The class TimeseriesExplainer is designed for time series data, acting as a factory of the supported tabular explainers such as SHAP and MACE. TimeseriesExplainer provides a unified easy-to-use interface for all the supported explainers. In practice, we recommend applying TimeseriesExplainer to generate explanations instead of using a specific explainer in the package omnixai.explainers.timeseries.

[1]:
# This default renderer is used for sphinx docs only. Please delete this cell in IPython.
import plotly.io as pio
pio.renderers.default = "png"
[2]:
import os
import numpy as np
import pandas as pd
from omnixai.data.timeseries import Timeseries
from omnixai.explainers.timeseries import TimeseriesExplainer

The time series data used here is a sythentic univariate time series dataset. We recommend using Timeseries to represent a time series dataset. Timeseries contains one univariate/multivariate time series, which can be constructed from a pandas dataframe (the index in the dataframe represents the timestamps and the columns are the variables).

[3]:
# Load the time series dataset
df = pd.read_csv(os.path.join("./data", "timeseries.csv"))
df["timestamp"] = pd.to_datetime(df["timestamp"], unit='s')
df = df.rename(columns={"horizontal": "values"})
df = df.set_index("timestamp")
df = df.drop(columns=["anomaly"])
print(df)
                       values
timestamp
1970-01-01 00:00:00  1.928031
1970-01-01 00:05:00 -1.156620
1970-01-01 00:10:00 -0.390650
1970-01-01 00:15:00  0.400804
1970-01-01 00:20:00 -0.874490
...                       ...
1970-02-04 16:55:00  0.362724
1970-02-04 17:00:00  2.657373
1970-02-04 17:05:00  1.472341
1970-02-04 17:10:00  1.033154
1970-02-04 17:15:00  2.950466

[10000 rows x 1 columns]
[4]:
# Split the dataset into training and test splits
train_df = df.iloc[:9150]
test_df = df.iloc[9150:9300]
# A simple threshold for detecting anomaly data points
threshold = np.percentile(train_df["values"].values, 90)

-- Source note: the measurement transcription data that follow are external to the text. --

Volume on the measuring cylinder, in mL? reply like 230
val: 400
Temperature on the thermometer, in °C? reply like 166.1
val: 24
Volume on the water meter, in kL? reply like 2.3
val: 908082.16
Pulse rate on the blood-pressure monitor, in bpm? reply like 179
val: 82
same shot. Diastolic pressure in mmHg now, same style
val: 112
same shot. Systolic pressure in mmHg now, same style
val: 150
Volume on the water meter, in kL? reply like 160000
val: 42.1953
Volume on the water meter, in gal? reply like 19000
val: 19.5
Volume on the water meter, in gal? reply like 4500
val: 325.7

The outputs of the detector are anomaly scores instead of anomaly labels (0 or 1). A test instance is more anomalous if it has a higher anomaly score.

[5]:
# A simple detector for determining whether a window of time series is anomalous
def detector(ts: Timeseries):
    anomaly_scores = np.sum((ts.values > threshold).astype(int))
    return anomaly_scores / ts.shape[0]

To initialize TimeseriesExplainer, we need to set the following parameters:

  • explainers: The names of the explainers to apply, e.g., [“shap”, “mace”].

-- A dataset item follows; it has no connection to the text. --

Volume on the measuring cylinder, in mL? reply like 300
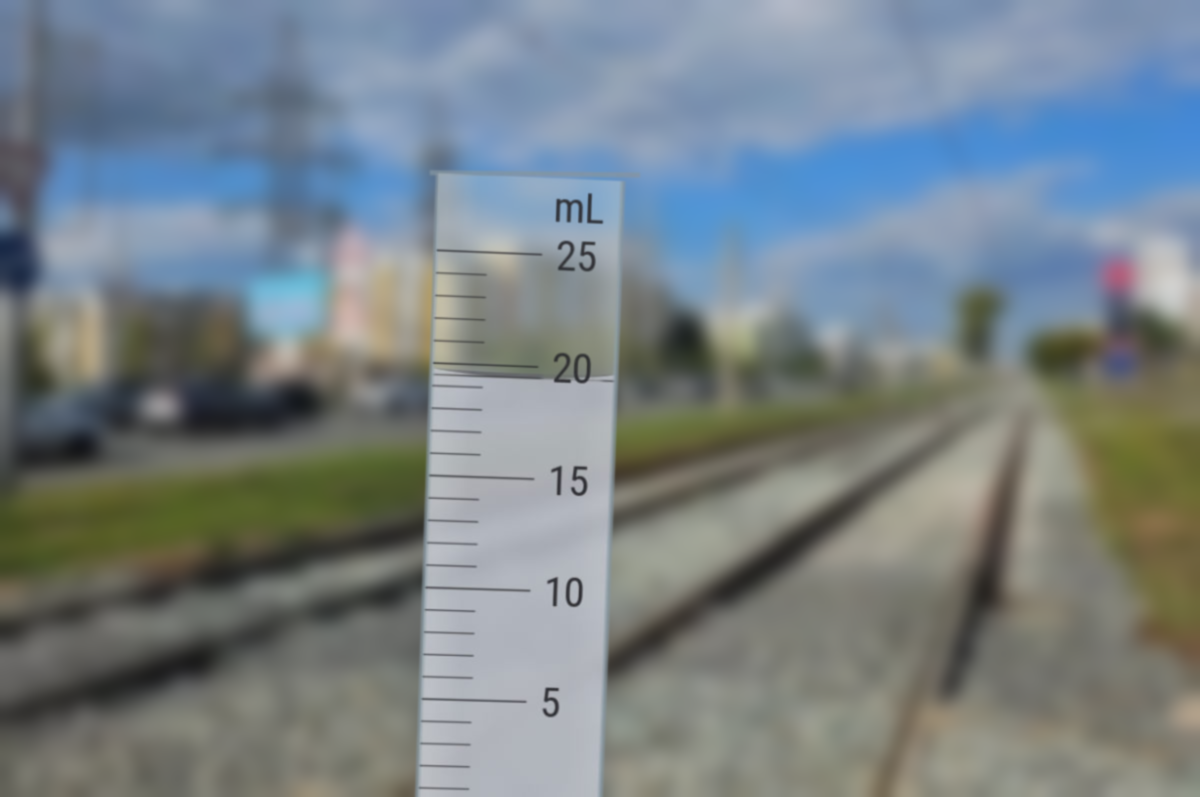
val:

  • data: The data used to initialize explainers. data is the training dataset for training the machine learning model.

  • model: The ML model to explain, e.g., a black-box anomaly detector.

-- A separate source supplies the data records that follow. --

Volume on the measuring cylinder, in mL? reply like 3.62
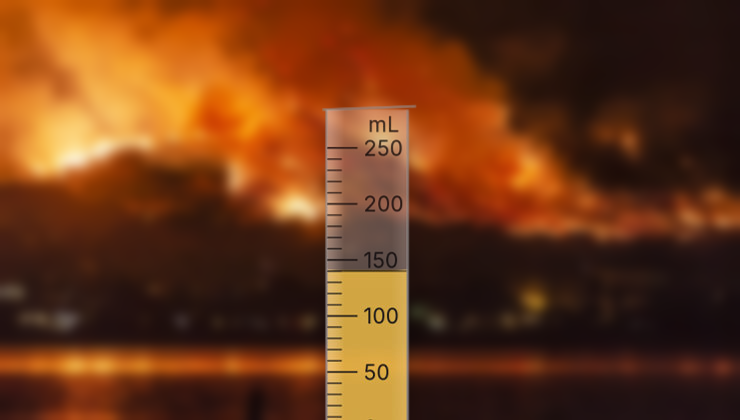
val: 140
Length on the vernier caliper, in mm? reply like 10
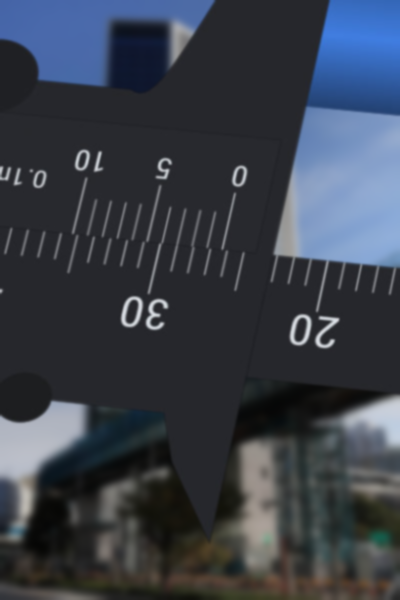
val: 26.3
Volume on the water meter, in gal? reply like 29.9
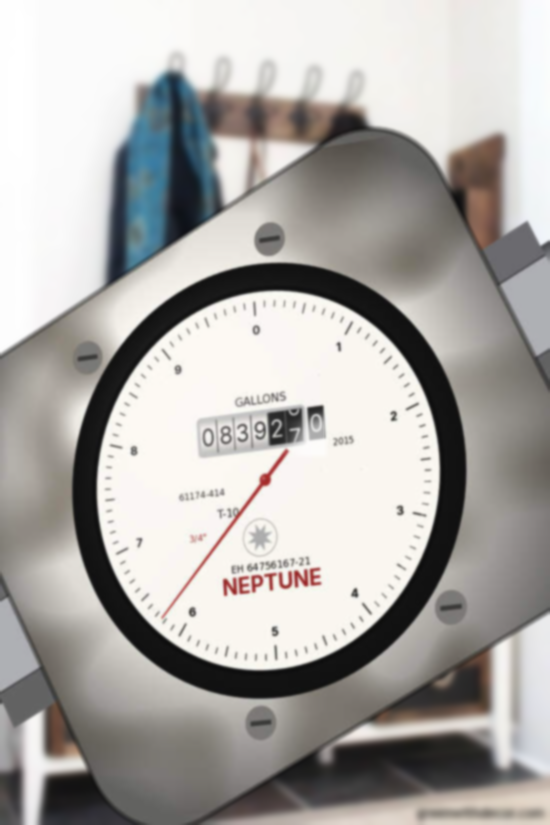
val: 839266.2
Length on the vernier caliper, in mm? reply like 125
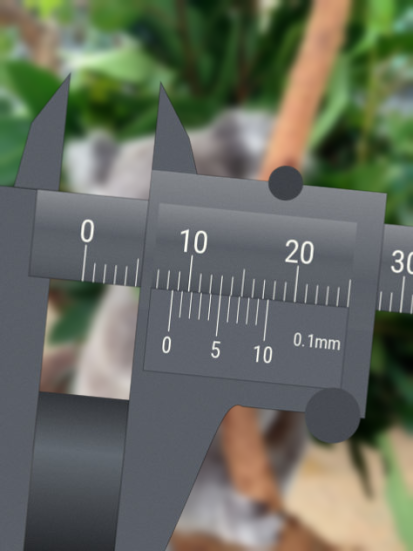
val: 8.5
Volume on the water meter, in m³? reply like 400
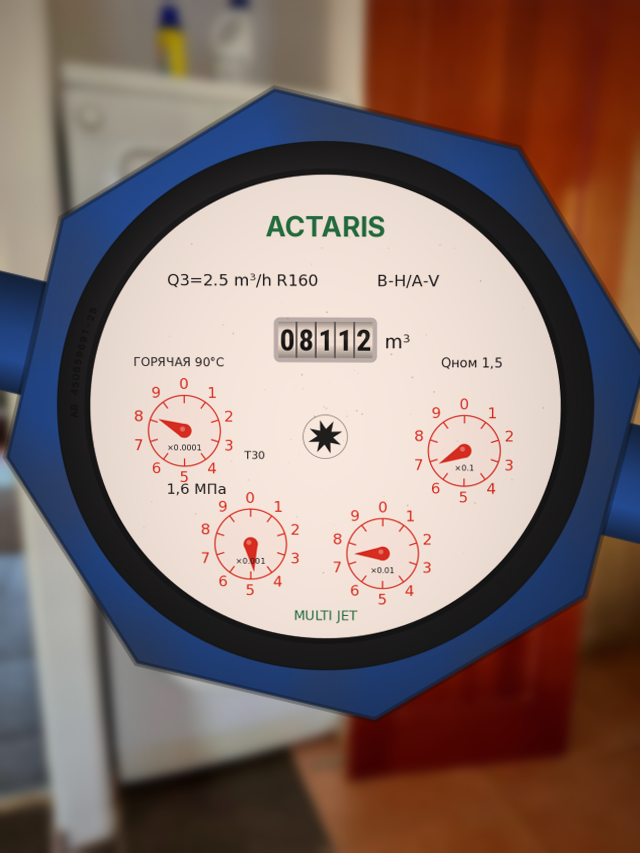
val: 8112.6748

  • preprocess: The preprocessing function converting the raw data (a Timeseries instance) into the inputs of model.

  • postprocess (optional): The postprocessing function transforming the outputs of model to a user-specific form, e.g., the anomaly labels.

  • mode: The task type, e.g., “anomaly_detection” or “forecasting”.

  • params: Additional parameters for each explainer, e.g., MACE requires a threshold to determine anomaly labels.

[6]:
# Initialize a TimeseriesExplainer
explainers = TimeseriesExplainer(
    explainers=["shap", "mace"],
    mode="anomaly_detection",
    data=Timeseries.from_pd(train_df),
    model=detector,
    preprocess=None,
    postprocess=None,
    params={"mace": {"threshold": 0.001}}
)
# Generate explanations
test_instances = Timeseries.from_pd(test_df)
local_explanations = explainers.explain(
    test_instances,
    params={"shap": {"nsamples": 1000}}
)
 |███████████████████████████████████████-| 98.0%

ipython_plot plots the generated explanations in IPython. Parameter index indicates which instance to plot, e.g., index = 0 means plotting the first instance in test_instances.

[7]:
index=0
print("SHAP results:")
local_explanations["shap"].ipython_plot(index)
print("MACE results:")
local_explanations["mace"].ipython_plot(index)
SHAP results:
../_images/tutorials_timeseries_12_1.png
MACE results:
../_images/tutorials_timeseries_12_3.png

The dash lines show the importance scores and the counterfactual example, respectively. SHAP shows the most important timestamps make this test instance detected as an anomaly. MACE provides a counterfactual example showing that it will not be detected as an anomaly if the metric values from 20:00 to 00:00 are around 2.0.

Given the generated explanations, we can launch a dashboard (a Dash app) for visualization by setting the test instance and the generated local explanations.

[8]:
from omnixai.visualization.dashboard import Dashboard
dashboard = Dashboard(instances=test_instances, local_explanations=local_explanations)
dashboard.show()
Dash is running on http://127.0.0.1:8050/

 * Serving Flask app "omnixai.visualization.dashboard" (lazy loading)
 * Environment: production
   WARNING: This is a development server. Do not use it in a production deployment.
   Use a production WSGI server instead.
 * Debug mode: off
 * Running on http://127.0.0.1:8050/ (Press CTRL+C to quit)